Horizon violet bv proliferation dye

CD8⁺ T cells were isolated from single cell suspensions of lymph nodes and spleens of naive mice using anti-CD8 microbeads (Miltenyi Biotec) per the manufacturer’s protocol. The isolated CD8⁺ T cells were then labeled with BD Horizon Violet (BV) Proliferation Dye (BD Biosciences) before plating in complete RPMI in round bottom 96-well plates (5×10⁴ cells/well). Myeloid-derived suppressor cells were isolated from splenic tissue using the Myeloid-Derived Suppressor Cell Isolation Kit (Miltenyi Biotec) according to the manufacturer’s protocol after red blood cell lysis (ACK lysis buffer, Lonza). Purified MDSCs were added, in the ratios denoted, to the isolated CD8⁺ T cells. Subsequently, Mouse T-Activator CD3/CD28 Dynabeads^® (Thermo Fisher) were added at a bead:T cell ratio of 1:2, and recombinant mouse IL-2 (Invitrogen) at 30U/mL was added and the cultures were incubated for 24 hours at 37C. Control wells were stimulated CD8⁺ T cells without isolated MDSCs (stim. control), or with MDSC fixed with 100% methanol for 20 minutes at −20°C, or stimulated CD8⁺ T cells plated with MDSCs isolated from tumor-bearing mice (suppression control). 4.5 hours prior to the end of the 24-hour incubation, Brefeldin A (Sigma) was added to the co-cultures. For testing the direct effect of RGX-104 on T cell activation, the same method was utilized except that no MDSCs were added to the culture.

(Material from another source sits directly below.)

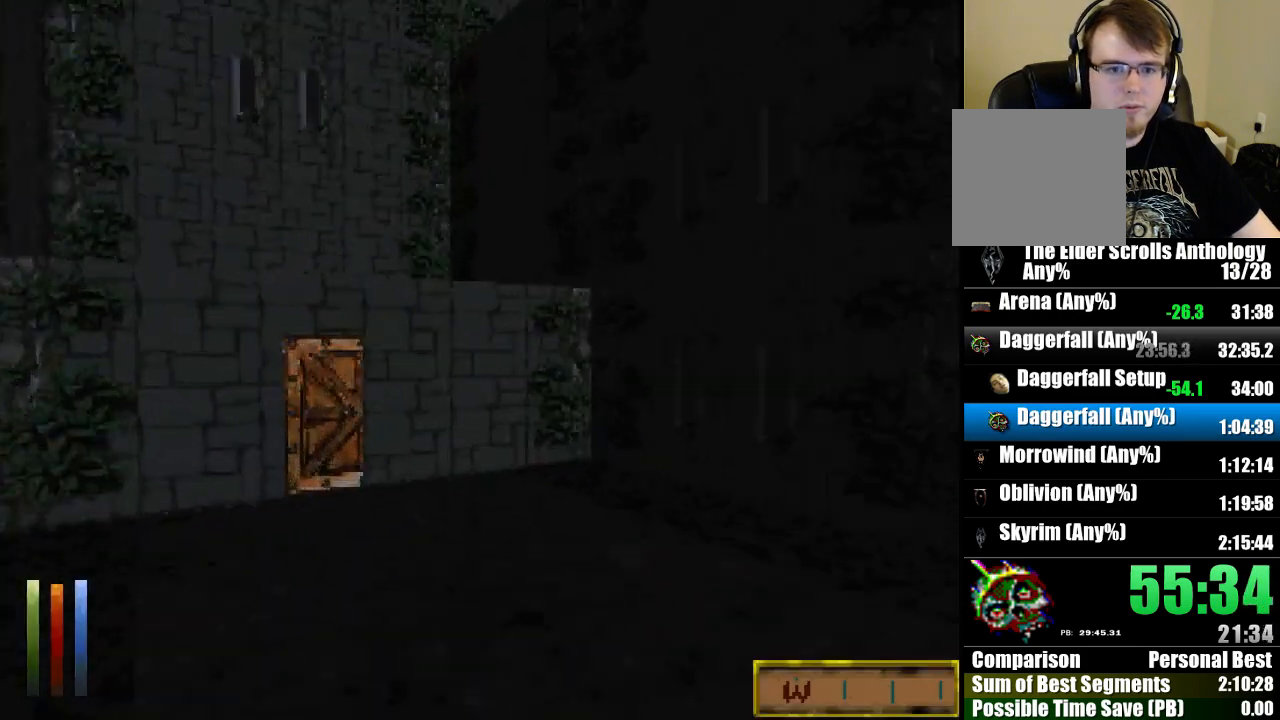
{"keys": ["left"], "mouse": [], "events": [[233, "left", "down"]]}
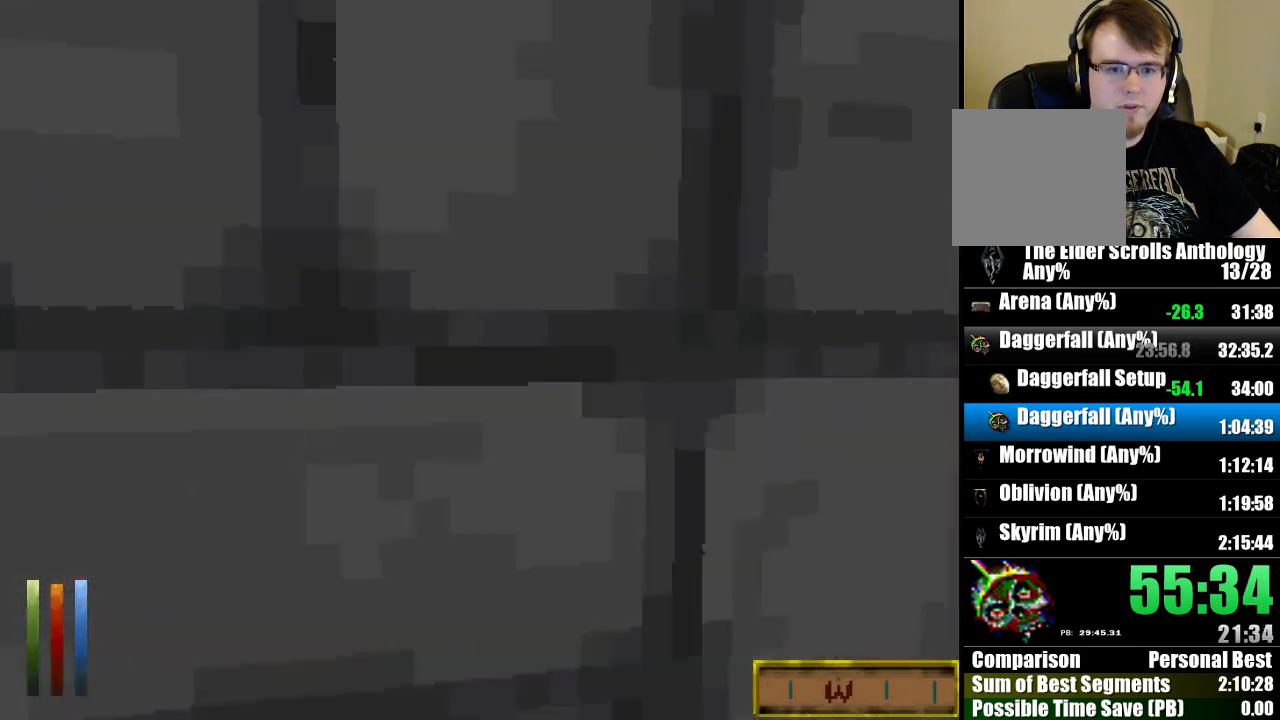
{"keys": ["left"], "mouse": [], "events": []}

For MDSC adoptive transfer experiments into tumor bearing mice, 2 × 10⁶ MDSCs were isolated as described above from C57BL/6 tumor-bearing mice and subsequently labeled with BD Horizon Violet (BV) Proliferation Dye (BD Biosciences) and then adoptively transferred via retro-orbital injection into wild-type mice. Mice were then treated with RGX-104 (100 mg/kg/day) or control diet for 36 hours. Spleens of recipient mice were then harvested and processed for flow cytometry analysis as described above. For MDSC adoptive transfer experiments in to WT and ApoE^−/− non-tumor bearing mice, 5 × 10⁶ MDSCs were isolated as described above from tumor-bearing mice (either wild-type C57BL/6 or Apoe^−/− mice, as indicated in the experiment) and subsequently labeled with BV cell tracker dye and then adoptively transferred via retro-orbital injection into either wild-type or Apoe^−/− mice as indicated. Mice were then treated with GW3965 (100 mg/kg/day) or control diet for 48 hours. Spleens of recipient mice were then harvested and processed for flow cytometry analysis as described above.